Over at artblog We Make Money Not Art, chief blogger Regine has interviewed Wagner James Au, aka Hamlet Linden, on his time within virtual world Second Life, both as in-house and now freelance world chronicler.

We've had the odd tangle with Au in the past, but he is eminently sensible on the issue of 'virtual world marketing': "The biggest challenge is to create an interactive, sustainable marketing experience that has an actual value to virtual world players. Otherwise, they'll just ignore it. We're fast approaching the end of this kind of marketing's novelty value, so it's not enough for big companies to slap together an online world presence and expect users and the mainstream media to take notice."

When talking about gold farming, however, Au makes an interesting distinction between real-world mapping game economies (like Second Life's) and those using money in other more abstract ways, suggesting that "...traditional game developers are very retrograde and hypocritical about the matter, designing their fantasy worlds with an internal economy-- i.e., a system for handling supply and demand of scarce resources-- then getting offended when many of their players treat it as such."

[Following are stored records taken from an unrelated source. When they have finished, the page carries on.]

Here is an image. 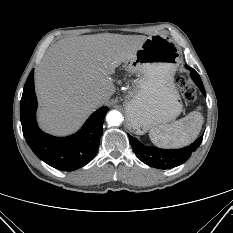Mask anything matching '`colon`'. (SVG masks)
I'll return each instance as SVG.
<instances>
[{
    "mask_svg": "<svg viewBox=\"0 0 233 233\" xmlns=\"http://www.w3.org/2000/svg\"><path fill=\"white\" fill-rule=\"evenodd\" d=\"M177 85L180 89L183 100L186 103H191L196 98V93L193 87L188 84L187 78L180 76L177 78Z\"/></svg>",
    "mask_w": 233,
    "mask_h": 233,
    "instance_id": "5ec220e1",
    "label": "colon"
}]
</instances>
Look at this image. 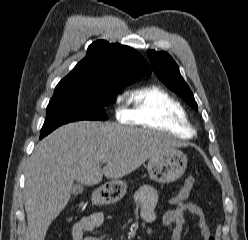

He also adds: "Game designers may get smart enough to take a clue from Second Life, creating an economy where genuine production of value is rewarded with real money, but really, I doubt it. The hyper-competitive game industry is always tottering on the brink of disaster, and to expect any kind of deep innovation from the giant media/software corporations that own most of the big online game publishers is pretty far-fetched."

Not sure I really 'get' this - isn't there a Second Life lawsuit pending over 'gaming the system' - effectively exploiting the game world in ways not unlike gold farming? Also, if it was financially viable for them to do so (due to gameplay structure), wouldn't people just gold farm the heck out of SL, too? That's not an economic-related constraint, to my mind. Questions, questions!